Directions
[A] Please list the hardware parts that the GPS data logger forum post says the project uses.
[B] Write the next part of the GPS data logger forum post, starting after its last line.

Extracted text
* Start *

Making GPS + Accel + Distance data logger

Hello all,

First off, I am not a programmer by nature. I am a mechanical engineer and I usually just stumble my way through programming when needed. I am currently working on a project and I have completely exhausted my already weak programming skills. The project is this: I want to make a datalogger that records GPS data, accelerometer data, and distance data (Ping ultrasonic sensor) at 10hz(ish) to an SD card.

I am using the ping ultrasonic distance sensor, SD card shield, Sparkfun Venus GPS module, and sparkfun triaxial accel.

Where I am so far:

It was very easy to get the distance sensor and accelerometer to record to the SD card at 10hz. No issues with those. I am having trouble implementing the GPS. When I add code to log the GPS coordinates, everything compiles correctly, but nothing happens either on the serial monitor or the SD card. When I remove the SD logging code and keep the GPS code, everything works on the serial monitor but obviously there is no logging. (The timing is a bit off however).

Here is the code with the SD logging stuff commented out. This allows all functions to be viewed in the serial monitor (with screwy timing) but obviously nothing is saved to the SD card

#include <SD.h>
#include <Wire.h>

#include <TinyGPS++.h>
#include <SoftwareSerial.h>

// A simple data logger for the Arduino analog pins

// how many milliseconds between grabbing data and logging it. 1000 ms is once a second
// mills between entries (reduce to take more/faster data)

* End *

Information supplied
* Start *

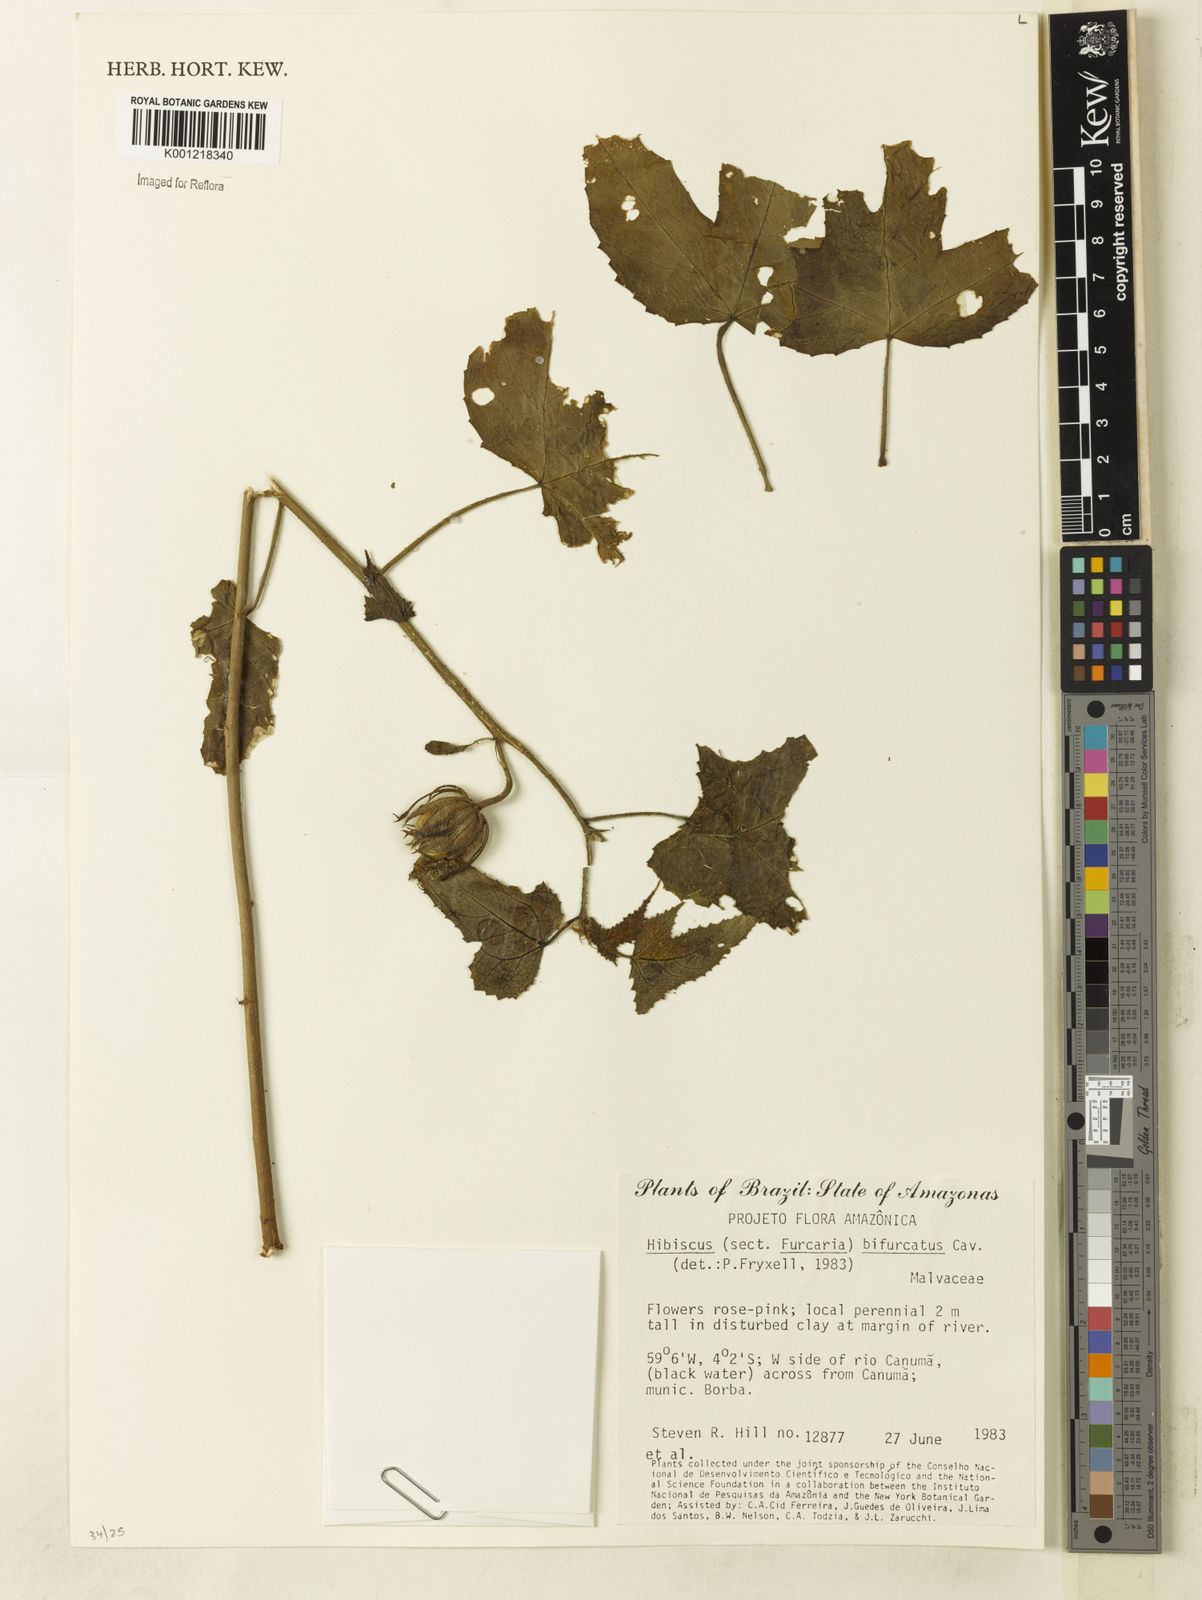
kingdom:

* End *

Task responses
[A]
- Ping ultrasonic distance sensor
- SD card shield
- Sparkfun Venus GPS module
- Sparkfun triaxial accel

[B]
// how many milliseconds before writing the logged data permanently to disk
// set it to the LOG_INTERVAL to write each time (safest)
// set it to 10*LOG_INTERVAL to write all data every 10 datareads, you could lose up to 
// the last 10 reads if power is lost but it uses less power and is much f // mills between calls to flush() - to write data to the card
uint32_t syncTime = 0; // time of last sync()

#define ECHO_TO_SERIAL   1 // echo data to serial port
#define WAIT_TO_START    0 // Wait for serial input in setup()

// the digital pins that connect to the LEDs
#define redLEDpin 2
#define greenLEDpin 3

// The analog pins that connect to the sensors
#define AccelX 0                // analog 0
#define AccelY 1                // analog 1
#define BANDGAPREF 14            // special indicator that we want to measure the bandgap

#define aref_voltage 3.3         // we tie 3.3V to ARef and measure it with a multimeter!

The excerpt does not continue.